Ivan Minio fotografie. Venezia


Mentre percorro in vaporetto il canal grande, facendolo spesso quasi non mi rendo conto, del dondolio del mezzo sulle onde. È una cosa normale per i veneziani essere dondolati, coccolati dalle acque della propria città e non ne hanno più consapevolezza. Eppure questo essere come in un grembo lascia qualcosa dentro di noi, rilassa e non ce ne rendiamo conto. In questo rilassamento la gente guarda il paesaggio che le scorre accanto e non riesce vedere quello che l'occhio allenato di un fotografo vede.

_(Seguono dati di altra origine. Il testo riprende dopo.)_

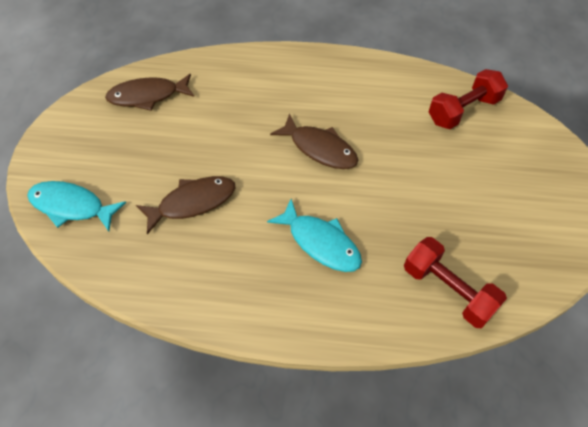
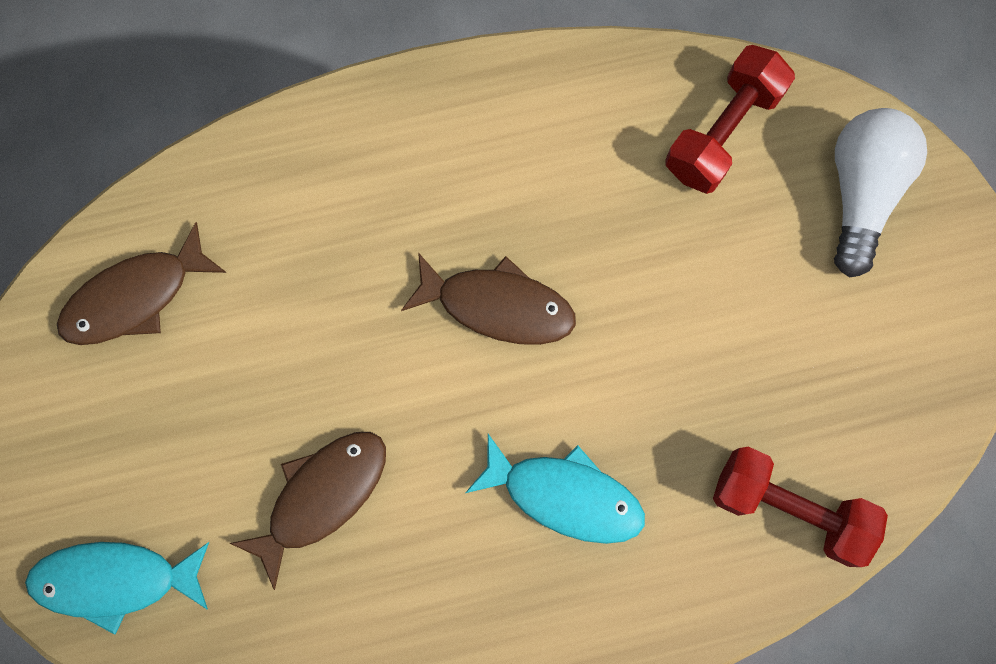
camera: 20 degrees left, 20 degrees up
(531, 155) = (861, 192): none -> white light bulb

Di vivere in un mondo diverso, in mezzo ad un microuniverso sospeso tra cielo e acqua, un equilibrio fragile che invece sembra non avere fine, guardando i palazzi che ci circondano testimoni di tempi e di epoche straordinarie e lontane. Molte volte avrei voluto non essere nato a Venezia, poterci arrivare un giorno e stupirmi, vederla con gli occhi di un bimbo, invece la città in cui nasci e cresci ti abitua ad essa, ti avvolge nella sua naturalezza. Una cosa per me affascinante sono anche i cieli, mutanti ogni giorno, dorati all'alba, rosati e viola al tramonto, di ghiaccio d'inverno, azzurro tenue d'estate, bluastri nella tempesta, qui li vedi estendersi, allargarsi a perdita d'occhio, fondersi riflessi sull'acqua, eppure anche questo è così naturale da non destare stupore. Ci siamo abituati a vivere troppo bene in mezzo a tutto ciò da non rendercene conto. Certo ci sono anche molti disagi, vivere in questa città non è facile: folle di turisti, servizi poco agevoli, prezzi molto alti, ma si sa esiste sempre anche il rovescio della medaglia da non sottovalutare. Mi siedo e un'anziana signora si siede sulla medesima panchina e mi racconta la storia del suo cane. Non avevo chiesto nulla, eppure mi ha raccontato un pezzetto della sua vita.
Venezia è anche così, fatta di gente umana, che ti guarda negli occhi e parla con te.